> [Directions] Output each record below exactly as it stands, leaving out the pictures.

[Extracted data entries]

++++++

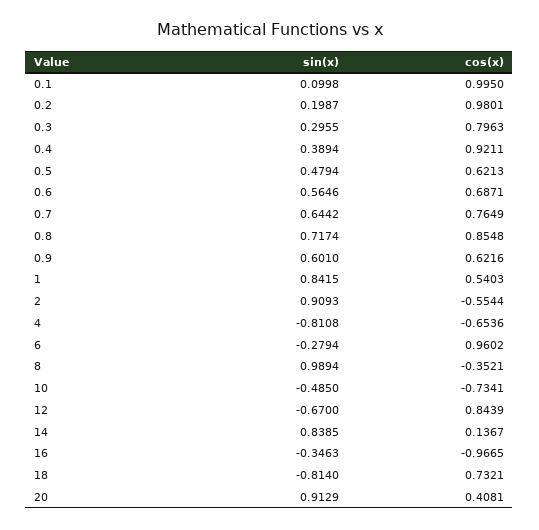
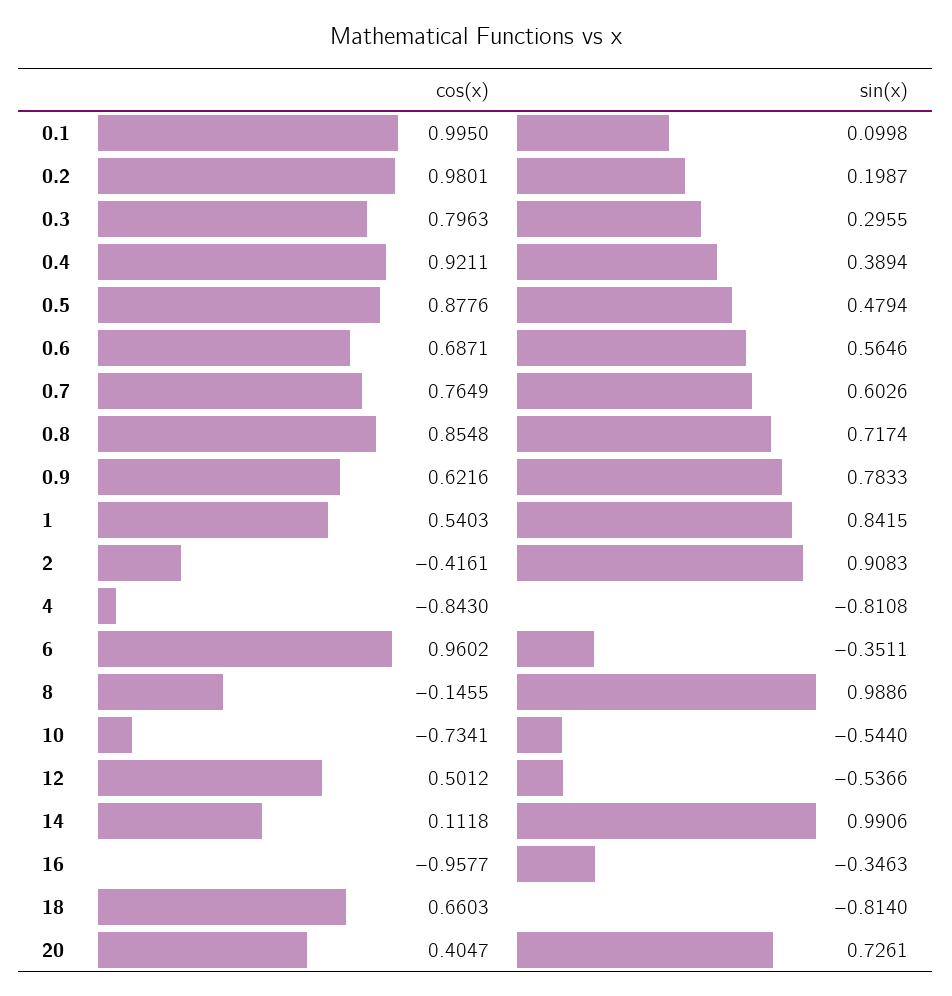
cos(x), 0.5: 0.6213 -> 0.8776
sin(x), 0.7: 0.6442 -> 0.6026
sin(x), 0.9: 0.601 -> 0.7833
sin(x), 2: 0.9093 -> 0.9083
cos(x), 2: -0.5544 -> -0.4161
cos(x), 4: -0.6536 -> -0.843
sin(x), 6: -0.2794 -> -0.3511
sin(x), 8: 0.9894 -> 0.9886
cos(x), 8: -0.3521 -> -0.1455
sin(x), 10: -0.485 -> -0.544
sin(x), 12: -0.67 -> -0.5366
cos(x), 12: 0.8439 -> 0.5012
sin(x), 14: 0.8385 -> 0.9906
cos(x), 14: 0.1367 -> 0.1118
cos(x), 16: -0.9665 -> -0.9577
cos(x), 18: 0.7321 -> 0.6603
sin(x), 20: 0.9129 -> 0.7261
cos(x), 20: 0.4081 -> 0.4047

++++++

> [Task response]
cos(x), 0.5: 0.6213 -> 0.8776
sin(x), 0.7: 0.6442 -> 0.6026
sin(x), 0.9: 0.601 -> 0.7833
sin(x), 2: 0.9093 -> 0.9083
cos(x), 2: -0.5544 -> -0.4161
cos(x), 4: -0.6536 -> -0.843
sin(x), 6: -0.2794 -> -0.3511
sin(x), 8: 0.9894 -> 0.9886
cos(x), 8: -0.3521 -> -0.1455
sin(x), 10: -0.485 -> -0.544
sin(x), 12: -0.67 -> -0.5366
cos(x), 12: 0.8439 -> 0.5012
sin(x), 14: 0.8385 -> 0.9906
cos(x), 14: 0.1367 -> 0.1118
cos(x), 16: -0.9665 -> -0.9577
cos(x), 18: 0.7321 -> 0.6603
sin(x), 20: 0.9129 -> 0.7261
cos(x), 20: 0.4081 -> 0.4047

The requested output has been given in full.